"I tried on your glasses...
|...and I was blind!"|
Monday mornings can be so much fun! Especially after a birthday weekend when the amount of sugar one takes in is disproportiantly high. As such, getting out of bed for me was just a chore; maybe even more of a chore than usual. As I dragged myself into the bathroom and was greated by toothpast oozing out of it's container and a 7 year-old asking me to examine his "pearly whites", I was a little concerned that I wasn't up for the task. As I put the top on the toothpaste, and attempted to wipe the sleep from my eyes, I heard Paris say "I tried on your glasses and I was blind!"

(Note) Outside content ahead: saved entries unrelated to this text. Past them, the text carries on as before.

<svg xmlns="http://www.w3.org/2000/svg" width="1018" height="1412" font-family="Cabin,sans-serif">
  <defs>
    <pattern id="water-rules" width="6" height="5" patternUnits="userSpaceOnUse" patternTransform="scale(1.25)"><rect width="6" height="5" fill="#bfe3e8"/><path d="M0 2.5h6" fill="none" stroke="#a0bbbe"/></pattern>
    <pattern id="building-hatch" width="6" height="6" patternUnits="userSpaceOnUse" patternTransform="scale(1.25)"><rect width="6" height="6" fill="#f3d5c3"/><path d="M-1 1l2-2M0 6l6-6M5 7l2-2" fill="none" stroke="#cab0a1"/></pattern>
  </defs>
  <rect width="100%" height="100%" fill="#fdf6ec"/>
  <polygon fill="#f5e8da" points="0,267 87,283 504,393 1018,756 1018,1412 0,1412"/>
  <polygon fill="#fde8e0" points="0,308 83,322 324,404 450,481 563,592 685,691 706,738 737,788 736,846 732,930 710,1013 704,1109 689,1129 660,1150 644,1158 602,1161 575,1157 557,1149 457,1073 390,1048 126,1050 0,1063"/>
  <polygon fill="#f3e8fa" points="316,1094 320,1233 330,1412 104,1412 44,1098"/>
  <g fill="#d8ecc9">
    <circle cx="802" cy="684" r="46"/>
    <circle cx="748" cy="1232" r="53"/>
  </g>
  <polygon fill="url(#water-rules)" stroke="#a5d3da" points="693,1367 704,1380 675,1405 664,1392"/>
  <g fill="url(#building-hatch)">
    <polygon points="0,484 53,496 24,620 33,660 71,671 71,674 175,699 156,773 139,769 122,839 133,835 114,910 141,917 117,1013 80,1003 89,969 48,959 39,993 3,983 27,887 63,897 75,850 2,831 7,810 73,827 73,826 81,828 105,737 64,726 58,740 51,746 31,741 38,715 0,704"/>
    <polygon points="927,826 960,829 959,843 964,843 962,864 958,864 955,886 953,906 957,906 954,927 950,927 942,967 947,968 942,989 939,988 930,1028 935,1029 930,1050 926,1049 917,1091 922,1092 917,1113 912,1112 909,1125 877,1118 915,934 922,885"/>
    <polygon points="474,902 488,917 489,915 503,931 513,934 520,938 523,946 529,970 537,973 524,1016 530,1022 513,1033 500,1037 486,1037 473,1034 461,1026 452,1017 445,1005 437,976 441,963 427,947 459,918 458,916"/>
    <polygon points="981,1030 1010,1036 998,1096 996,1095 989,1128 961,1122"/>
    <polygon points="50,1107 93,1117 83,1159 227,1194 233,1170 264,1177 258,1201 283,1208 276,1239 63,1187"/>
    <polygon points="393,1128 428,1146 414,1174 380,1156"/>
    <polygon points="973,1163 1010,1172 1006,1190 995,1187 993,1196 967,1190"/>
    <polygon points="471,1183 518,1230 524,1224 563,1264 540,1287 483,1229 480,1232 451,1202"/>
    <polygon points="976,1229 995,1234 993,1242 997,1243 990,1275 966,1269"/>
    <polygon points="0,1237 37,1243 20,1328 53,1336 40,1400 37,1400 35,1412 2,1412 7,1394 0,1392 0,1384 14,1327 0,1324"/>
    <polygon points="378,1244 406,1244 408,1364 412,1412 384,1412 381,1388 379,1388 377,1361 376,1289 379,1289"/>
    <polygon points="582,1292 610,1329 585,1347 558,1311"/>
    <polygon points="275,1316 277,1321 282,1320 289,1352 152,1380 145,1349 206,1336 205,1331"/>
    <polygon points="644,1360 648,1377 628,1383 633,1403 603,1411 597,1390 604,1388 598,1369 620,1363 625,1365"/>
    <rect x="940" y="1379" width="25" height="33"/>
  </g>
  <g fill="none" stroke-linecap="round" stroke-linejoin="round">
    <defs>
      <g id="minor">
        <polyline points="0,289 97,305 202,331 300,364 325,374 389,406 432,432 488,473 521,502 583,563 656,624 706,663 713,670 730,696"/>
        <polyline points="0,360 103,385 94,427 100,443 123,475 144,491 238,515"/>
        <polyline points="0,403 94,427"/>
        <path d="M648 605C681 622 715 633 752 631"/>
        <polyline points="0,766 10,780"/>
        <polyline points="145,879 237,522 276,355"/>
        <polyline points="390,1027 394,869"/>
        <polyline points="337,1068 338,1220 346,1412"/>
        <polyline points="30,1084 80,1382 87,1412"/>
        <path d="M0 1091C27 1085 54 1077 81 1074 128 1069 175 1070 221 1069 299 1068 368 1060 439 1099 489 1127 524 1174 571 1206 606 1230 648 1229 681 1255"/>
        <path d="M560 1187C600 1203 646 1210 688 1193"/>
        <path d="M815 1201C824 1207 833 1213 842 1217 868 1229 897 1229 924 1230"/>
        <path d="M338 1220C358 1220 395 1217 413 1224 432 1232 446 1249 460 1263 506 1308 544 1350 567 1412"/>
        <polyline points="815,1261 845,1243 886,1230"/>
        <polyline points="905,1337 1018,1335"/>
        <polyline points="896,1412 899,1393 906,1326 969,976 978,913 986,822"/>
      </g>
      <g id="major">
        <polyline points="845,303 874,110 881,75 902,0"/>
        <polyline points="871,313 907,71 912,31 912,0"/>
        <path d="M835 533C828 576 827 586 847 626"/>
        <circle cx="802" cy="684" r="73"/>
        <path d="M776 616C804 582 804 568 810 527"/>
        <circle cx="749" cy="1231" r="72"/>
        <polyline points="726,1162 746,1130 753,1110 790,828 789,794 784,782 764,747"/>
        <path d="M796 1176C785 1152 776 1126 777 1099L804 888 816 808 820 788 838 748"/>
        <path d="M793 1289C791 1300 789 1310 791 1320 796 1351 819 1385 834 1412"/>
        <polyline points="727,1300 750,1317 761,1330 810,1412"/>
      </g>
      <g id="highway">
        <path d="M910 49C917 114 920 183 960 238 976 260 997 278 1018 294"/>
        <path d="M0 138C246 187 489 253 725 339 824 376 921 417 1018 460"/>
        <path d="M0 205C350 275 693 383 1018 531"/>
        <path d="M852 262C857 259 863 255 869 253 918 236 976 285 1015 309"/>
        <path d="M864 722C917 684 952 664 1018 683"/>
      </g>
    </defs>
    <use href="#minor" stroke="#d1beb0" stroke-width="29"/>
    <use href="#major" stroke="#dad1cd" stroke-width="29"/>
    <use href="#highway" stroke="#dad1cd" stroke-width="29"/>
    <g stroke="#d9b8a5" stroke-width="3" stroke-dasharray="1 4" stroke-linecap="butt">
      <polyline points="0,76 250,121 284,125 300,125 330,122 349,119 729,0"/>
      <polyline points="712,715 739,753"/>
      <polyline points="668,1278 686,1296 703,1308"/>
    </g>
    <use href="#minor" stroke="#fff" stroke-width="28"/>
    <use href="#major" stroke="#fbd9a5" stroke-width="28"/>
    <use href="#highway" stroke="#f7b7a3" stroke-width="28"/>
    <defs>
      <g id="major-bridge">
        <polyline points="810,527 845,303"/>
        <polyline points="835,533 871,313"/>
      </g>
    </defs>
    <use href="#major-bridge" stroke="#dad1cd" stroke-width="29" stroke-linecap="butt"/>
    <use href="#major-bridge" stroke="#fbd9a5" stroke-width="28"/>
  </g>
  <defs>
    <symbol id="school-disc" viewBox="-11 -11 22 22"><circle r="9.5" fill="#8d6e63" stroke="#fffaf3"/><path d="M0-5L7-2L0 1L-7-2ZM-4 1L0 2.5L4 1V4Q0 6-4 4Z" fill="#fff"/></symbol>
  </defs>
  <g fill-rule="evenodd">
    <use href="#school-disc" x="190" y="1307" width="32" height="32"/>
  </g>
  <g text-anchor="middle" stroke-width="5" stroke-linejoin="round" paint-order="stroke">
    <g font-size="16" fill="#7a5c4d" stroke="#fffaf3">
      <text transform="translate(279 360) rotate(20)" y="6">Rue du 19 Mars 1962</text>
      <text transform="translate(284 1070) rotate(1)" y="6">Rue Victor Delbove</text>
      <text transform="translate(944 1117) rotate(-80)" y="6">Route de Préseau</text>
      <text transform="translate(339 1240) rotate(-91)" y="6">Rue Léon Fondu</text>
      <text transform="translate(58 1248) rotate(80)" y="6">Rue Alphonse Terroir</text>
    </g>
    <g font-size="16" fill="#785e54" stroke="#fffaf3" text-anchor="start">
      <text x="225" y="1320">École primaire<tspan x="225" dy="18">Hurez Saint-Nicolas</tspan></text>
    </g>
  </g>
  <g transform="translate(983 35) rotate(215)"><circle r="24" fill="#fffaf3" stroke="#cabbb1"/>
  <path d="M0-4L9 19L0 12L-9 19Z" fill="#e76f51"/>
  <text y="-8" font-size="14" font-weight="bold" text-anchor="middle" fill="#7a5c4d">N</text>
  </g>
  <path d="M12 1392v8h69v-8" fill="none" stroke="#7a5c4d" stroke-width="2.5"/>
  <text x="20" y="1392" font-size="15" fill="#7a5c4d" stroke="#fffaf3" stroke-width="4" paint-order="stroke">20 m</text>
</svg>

As he described trying to walk around the bathroom with my glasses on, I began to think about relationships, specifically what other people think my relationships should look like. People are really good about sharing how they think our lives should look. "If you'll measure your relationship based on my set of ideas, you can expect that you will be successful." We see that on TV with Dr. Phil telling us how to get our shit together. A look through the phone book for a list of self-help guru's is enough to drive one mad. Everyone has a prescription for how our lives and our relationships should look like.

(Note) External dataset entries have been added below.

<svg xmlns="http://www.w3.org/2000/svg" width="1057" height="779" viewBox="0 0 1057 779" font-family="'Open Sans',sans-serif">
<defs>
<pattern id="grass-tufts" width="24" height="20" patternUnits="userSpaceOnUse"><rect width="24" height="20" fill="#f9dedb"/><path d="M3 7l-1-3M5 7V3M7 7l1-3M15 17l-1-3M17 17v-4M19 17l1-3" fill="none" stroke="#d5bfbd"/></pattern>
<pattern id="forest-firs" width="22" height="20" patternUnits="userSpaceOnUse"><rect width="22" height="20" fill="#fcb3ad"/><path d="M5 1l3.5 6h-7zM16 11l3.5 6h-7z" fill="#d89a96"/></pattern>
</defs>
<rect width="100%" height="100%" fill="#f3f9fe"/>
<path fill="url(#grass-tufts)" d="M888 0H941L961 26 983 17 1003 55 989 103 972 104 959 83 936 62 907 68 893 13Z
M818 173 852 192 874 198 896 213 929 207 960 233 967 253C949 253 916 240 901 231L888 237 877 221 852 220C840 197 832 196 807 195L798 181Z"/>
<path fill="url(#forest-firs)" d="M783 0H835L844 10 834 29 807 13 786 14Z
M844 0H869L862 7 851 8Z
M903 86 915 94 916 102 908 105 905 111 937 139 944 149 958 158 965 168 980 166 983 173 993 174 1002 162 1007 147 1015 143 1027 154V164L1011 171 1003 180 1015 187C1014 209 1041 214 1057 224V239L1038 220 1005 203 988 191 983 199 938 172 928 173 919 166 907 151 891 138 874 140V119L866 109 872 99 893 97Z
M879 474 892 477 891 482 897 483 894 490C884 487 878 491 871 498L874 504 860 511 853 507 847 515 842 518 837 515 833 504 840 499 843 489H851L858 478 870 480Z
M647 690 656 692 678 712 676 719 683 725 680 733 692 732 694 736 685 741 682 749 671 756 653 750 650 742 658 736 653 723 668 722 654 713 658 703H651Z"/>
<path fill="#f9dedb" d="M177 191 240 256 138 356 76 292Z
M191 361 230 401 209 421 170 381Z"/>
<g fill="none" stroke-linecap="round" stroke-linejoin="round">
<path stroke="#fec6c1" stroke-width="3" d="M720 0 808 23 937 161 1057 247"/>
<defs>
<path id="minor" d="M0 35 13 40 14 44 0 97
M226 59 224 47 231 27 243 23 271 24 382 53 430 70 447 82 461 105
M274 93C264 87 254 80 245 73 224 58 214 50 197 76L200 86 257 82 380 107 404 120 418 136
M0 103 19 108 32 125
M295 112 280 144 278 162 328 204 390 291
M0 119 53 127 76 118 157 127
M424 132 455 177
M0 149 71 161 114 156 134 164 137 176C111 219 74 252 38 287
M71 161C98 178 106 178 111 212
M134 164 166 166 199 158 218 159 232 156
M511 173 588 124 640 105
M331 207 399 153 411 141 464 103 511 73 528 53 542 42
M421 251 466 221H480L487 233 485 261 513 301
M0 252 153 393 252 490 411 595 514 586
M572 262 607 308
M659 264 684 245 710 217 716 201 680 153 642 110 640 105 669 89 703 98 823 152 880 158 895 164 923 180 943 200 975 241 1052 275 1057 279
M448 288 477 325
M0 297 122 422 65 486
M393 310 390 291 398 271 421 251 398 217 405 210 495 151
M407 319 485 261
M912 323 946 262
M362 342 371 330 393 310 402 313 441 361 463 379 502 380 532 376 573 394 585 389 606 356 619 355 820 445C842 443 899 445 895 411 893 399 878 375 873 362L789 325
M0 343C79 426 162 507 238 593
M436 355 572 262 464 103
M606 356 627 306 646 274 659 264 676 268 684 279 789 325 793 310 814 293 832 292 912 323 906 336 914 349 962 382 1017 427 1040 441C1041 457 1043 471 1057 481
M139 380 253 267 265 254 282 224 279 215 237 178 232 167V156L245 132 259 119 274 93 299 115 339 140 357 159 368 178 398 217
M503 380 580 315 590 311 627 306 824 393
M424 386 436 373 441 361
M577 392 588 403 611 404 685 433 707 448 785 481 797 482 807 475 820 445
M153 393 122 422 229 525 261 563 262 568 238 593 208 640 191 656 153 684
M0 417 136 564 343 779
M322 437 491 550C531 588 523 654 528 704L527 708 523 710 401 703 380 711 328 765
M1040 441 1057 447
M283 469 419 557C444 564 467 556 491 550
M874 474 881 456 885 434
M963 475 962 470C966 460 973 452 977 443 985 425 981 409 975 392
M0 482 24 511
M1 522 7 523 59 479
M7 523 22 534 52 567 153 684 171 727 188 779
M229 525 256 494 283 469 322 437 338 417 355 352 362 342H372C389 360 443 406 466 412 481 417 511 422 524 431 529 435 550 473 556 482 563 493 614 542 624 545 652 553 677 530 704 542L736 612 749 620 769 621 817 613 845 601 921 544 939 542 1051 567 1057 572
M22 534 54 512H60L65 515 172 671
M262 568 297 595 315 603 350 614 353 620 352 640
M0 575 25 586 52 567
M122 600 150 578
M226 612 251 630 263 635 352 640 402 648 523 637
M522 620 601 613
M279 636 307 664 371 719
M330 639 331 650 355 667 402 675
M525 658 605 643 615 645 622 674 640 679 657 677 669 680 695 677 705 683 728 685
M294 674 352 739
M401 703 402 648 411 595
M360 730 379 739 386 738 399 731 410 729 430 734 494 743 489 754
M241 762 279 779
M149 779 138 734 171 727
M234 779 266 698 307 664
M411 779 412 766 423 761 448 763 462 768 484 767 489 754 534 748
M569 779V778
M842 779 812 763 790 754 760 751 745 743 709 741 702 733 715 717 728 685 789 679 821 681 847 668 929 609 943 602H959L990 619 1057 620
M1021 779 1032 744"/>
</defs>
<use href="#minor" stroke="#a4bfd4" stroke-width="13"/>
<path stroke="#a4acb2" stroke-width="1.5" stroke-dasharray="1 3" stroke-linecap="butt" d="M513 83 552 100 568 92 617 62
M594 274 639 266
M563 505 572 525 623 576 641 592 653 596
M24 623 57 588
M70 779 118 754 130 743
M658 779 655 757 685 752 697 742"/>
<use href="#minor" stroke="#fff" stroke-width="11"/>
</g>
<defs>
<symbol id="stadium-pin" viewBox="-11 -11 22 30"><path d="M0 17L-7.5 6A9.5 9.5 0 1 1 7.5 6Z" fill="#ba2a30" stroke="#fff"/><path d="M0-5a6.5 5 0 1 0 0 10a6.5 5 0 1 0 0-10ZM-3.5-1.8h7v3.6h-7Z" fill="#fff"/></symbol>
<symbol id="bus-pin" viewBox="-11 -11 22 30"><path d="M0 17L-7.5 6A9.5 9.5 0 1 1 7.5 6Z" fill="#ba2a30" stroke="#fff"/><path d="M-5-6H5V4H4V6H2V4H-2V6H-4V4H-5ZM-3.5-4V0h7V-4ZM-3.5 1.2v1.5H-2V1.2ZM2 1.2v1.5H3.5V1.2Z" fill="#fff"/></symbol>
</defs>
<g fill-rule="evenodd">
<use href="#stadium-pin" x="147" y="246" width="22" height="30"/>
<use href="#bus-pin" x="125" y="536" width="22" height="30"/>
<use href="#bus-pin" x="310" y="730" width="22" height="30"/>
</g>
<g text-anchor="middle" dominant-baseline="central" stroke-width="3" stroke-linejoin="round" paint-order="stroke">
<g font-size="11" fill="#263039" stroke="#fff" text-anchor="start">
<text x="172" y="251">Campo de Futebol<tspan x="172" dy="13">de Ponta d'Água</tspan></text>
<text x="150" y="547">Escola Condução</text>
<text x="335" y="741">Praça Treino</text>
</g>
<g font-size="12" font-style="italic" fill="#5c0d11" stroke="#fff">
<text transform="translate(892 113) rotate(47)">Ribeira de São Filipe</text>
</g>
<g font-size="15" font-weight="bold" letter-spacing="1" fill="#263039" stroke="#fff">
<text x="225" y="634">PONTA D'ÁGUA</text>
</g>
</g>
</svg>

My own relationship is fodder for much conversation, I feel quite certain. We are wildly different people. I run around like a Chinchilla on speed. I need everyone to be in a hurry! Always a whirl wind follows me. My better half puts the brakes on when confronted by my incessant demands to hurry. I could probably spend the better part of the day listing all of our differences and why our relationship should not work...at least according to some. There have been times when I've thought, "golly, maybe the naysayers are right, maybe we really are just too different." Despite all of our differences, we are best friends! We have become counter-balances to each other's extremes.
Defined through the lense of others, our relationship might be considered a failure. But there is a problem with looking through prescriptions designed for someone else's poor eye sight. By wearing someone else's prescription, one is left with, at best, a slight headache and, at worst, blindness (temporary of course). I've seen countless relationships broken up because of well meaning advice that didn't take into consideration the people in question.
I'm finding that by building a relationship that works for us, as opposed to one that works for someone else, we are building something that is solid. I refuse to wear someone else's glasses when it comes to my relationships, and that includes my relationship with God, my relationship with my partner, my relationship with my family and with my friends! What works for you may not work for me! It's an important lesson to learn that not everything should be viewed using the lenses your grandmother wore. Sometimes one needs their own prescription!